Aldo Van Eyck, Place and Occasion ,in Writings, 2008

traduction proposée par Léa Maréchal

«Il y a un jardin dans son visage.» Thomas Campion


L’espace n’a pas de place, le temps n’est pas un moment pour nous. Nous sommes exclus.


Pour être inclus – pour aider notre retour au pays – nous devons être rassemblés dans leur sens (nous sommes le sujet aussi bien que l’objet de l’architecture).


Quoi que signifient l’espace et le temps, le lieu et l’occasion signifient davantage.


Car l’espace à l’image de l’homme est le lieu et le temps à l’image de l’homme est l’occasion. Car l’espace dans notre image est la place, et le temps dans notre image est l’occasion. Aujourd’hui, l’espace et ce avec quoi il devrait coïncider pour devenir «espace» – l’humanité chez soi avec nous-mêmes – sont perdus.

Les deux cherchent le même endroit, mais ne le trouvent pas.


Fournir cet endroit.


L’humanité est-elle capable de pénétrer durement le matériel que nous organisons entre une personne et une autre, entre ce qui est ici et ce qu’il y a, entre ce moment et un autre? L’humanité est-elle capable de trouver le bon endroit pour la bonne occasion?

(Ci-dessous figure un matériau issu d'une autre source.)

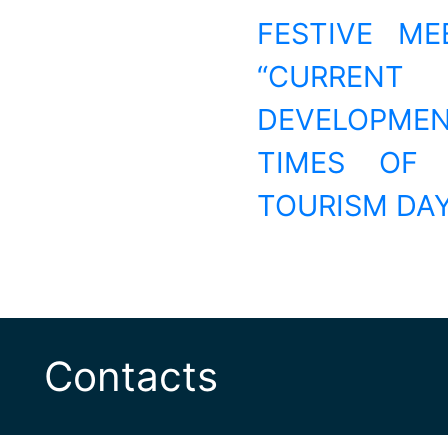
FESTIVE ME
“CURRENT
DEVELOPME
TIMES OF 
TOURISM DA
Contacts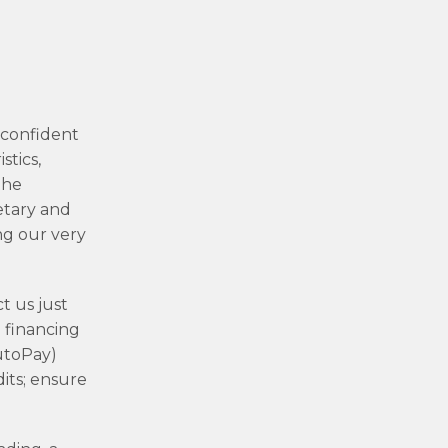
-confident
stics,
the
etary and
ng our very
t us just
d financing
AutoPay)
its; ensure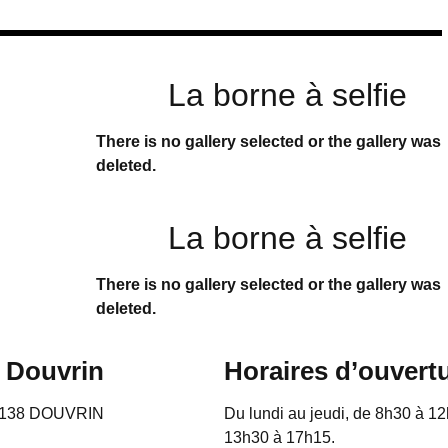
La borne à selfie
There is no gallery selected or the gallery was
deleted.
La borne à selfie
There is no gallery selected or the gallery was
deleted.
e Douvrin
Horaires d’ouvert
62138 DOUVRIN
Du lundi au jeudi, de 8h30 à 12
13h30 à 17h15.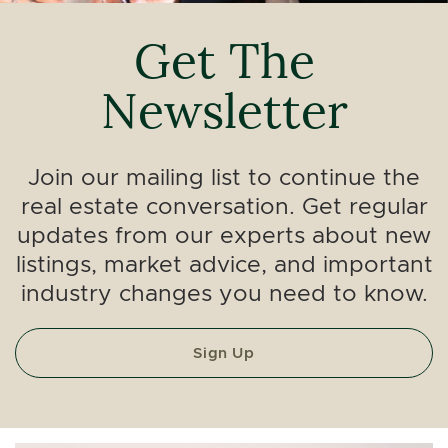
Get The
Newsletter
Join our mailing list to continue the
real estate conversation. Get regular
updates from our experts about new
listings, market advice, and important
industry changes you need to know.
Sign Up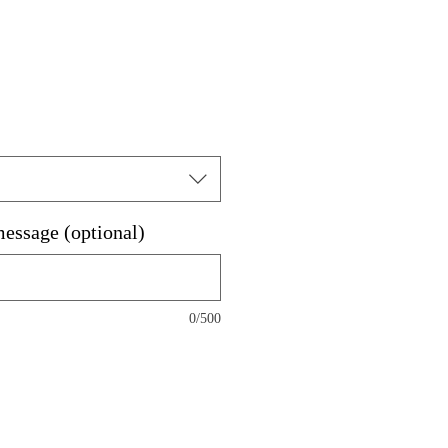
message (optional)
0/500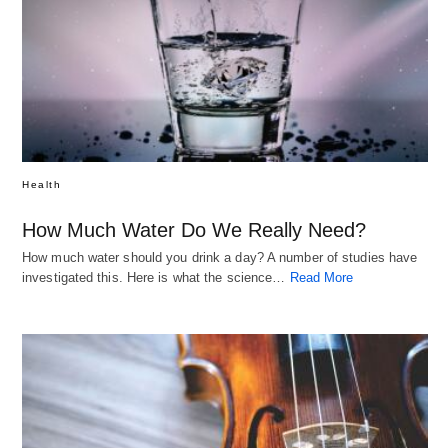
Health
How Much Water Do We Really Need?
How much water should you drink a day? A number of studies have
investigated this. Here is what the science…
Read More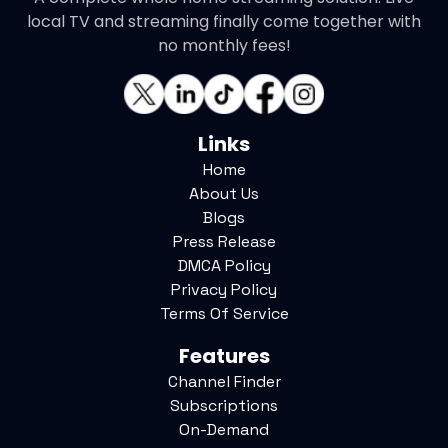
local TV and streaming finally come together with
no monthly fees!
Links
Home
About Us
Blogs
Press Release
DMCA Policy
Privacy Policy
Terms Of Service
Features
Channel Finder
Subscriptions
On-Demand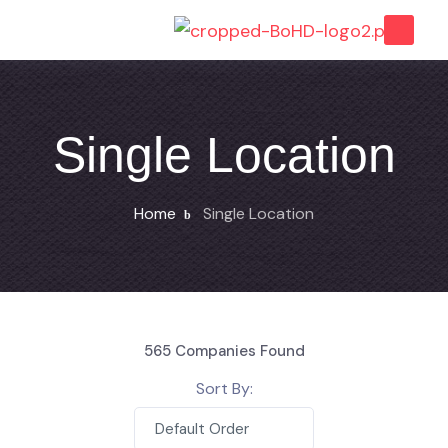
Single Location
Home
Single Location
565
Companies Found
Sort By:
Default Order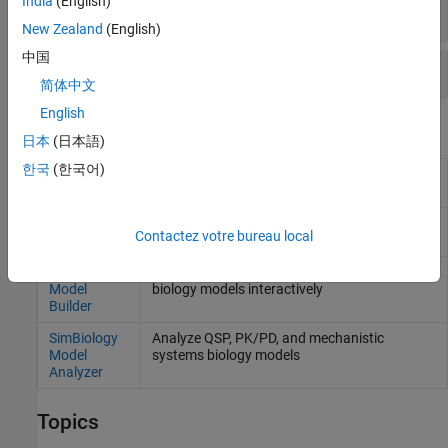
India
(English)
For
Deployment
SimFunction
New Zealand
(English)
中国
For
Deployment
SimBiology.export.Model
简体中文
English
Apps
日本
(日本語)
한국
(한국어)
Application
Package
MATLAB
programs for deployment
Compiler
as standalone applications
(Since R2025a)
Web App
Package
MATLAB
programs for deployment
Contactez votre bureau local
Compiler
as web apps
(Since R2025a)
SimBiology
Build QSP, PK/PD, and mechanistic systems
Model
biology models interactively
Builder
SimBiology
Analyze QSP, PK/PD, and mechanistic
Model
systems biology models
Analyzer
Topics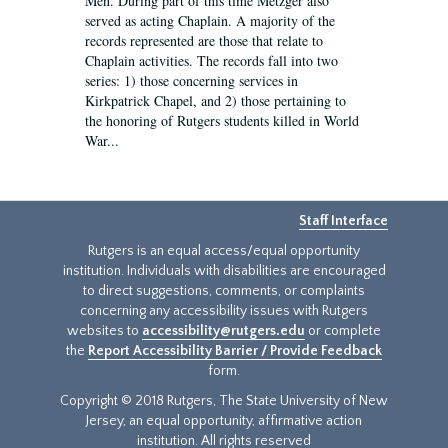
Men. During part of this time Metzger also
served as acting Chaplain. A majority of the
records represented are those that relate to
Chaplain activities. The records fall into two
series: 1) those concerning services in
Kirkpatrick Chapel, and 2) those pertaining to
the honoring of Rutgers students killed in World
War...
Staff Interface
Rutgers is an equal access/equal opportunity
institution. Individuals with disabilities are encouraged
to direct suggestions, comments, or complaints
concerning any accessibility issues with Rutgers
websites to
accessibility@rutgers.edu
or complete
the
Report Accessibility Barrier / Provide Feedback
form.
Copyright © 2018 Rutgers, The State University of New
Jersey, an equal opportunity, affirmative action
institution. All rights reserved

L’humanité est-elle capable de s’attarder?


Non, alors commencez par ceci: articulez l’entre-deux.

Faire
un accueil de chaque porte
une contenance de chaque fenêtre.


Faites de chaque endroit une place; un tas de places de chaque maison et chaque ville (une maison est une ville minuscule, une ville une maison immense).


Rapprochez-vous du centre en mutation de la réalité humaine et construisez-en un – pour chaque personne et pour toutes les personnes, puisqu’elles ne le font plus elles-mêmes


(Si la société n’a pas de forme, qui peut construire la contre-forme de la ville?).


Senmut, l’Égyptien, fabriqua ce qu’il lui était commandé de fabriquer: une maison habitable en granit pour une seule reine morte.


Les fils et les filles de Senmut sont-ils aujourd’hui incapables de faire ce qu’ils sont priés de faire: des lieux habitables pour des millions de personnes qui vivent mais ne sont plus capables de façonner leurs propres maisons avec de la boue et de ne plus être obligées de traîner du granit.


Les architectes et les urbanistes sont devenus de véritables spécialistes dans l’organisation du maigre.


Les résultats s’approchent du crime.


Le temps est venu pour une autre sorte.


La ville implique «les gens qui y vivent» – pas «la population».


Quiconque tente de résoudre l’énigme de l’espace dans l’abstrait construira le contour de la vacuité et l’appellera espace.


Quiconque tente de rencontrer l’humanité dans l’abstrait parlera avec un écho et appellera ce dialogue.


Les humains respirent et expirent toujours.
Quand l’architecture fera-t-elle la même chose?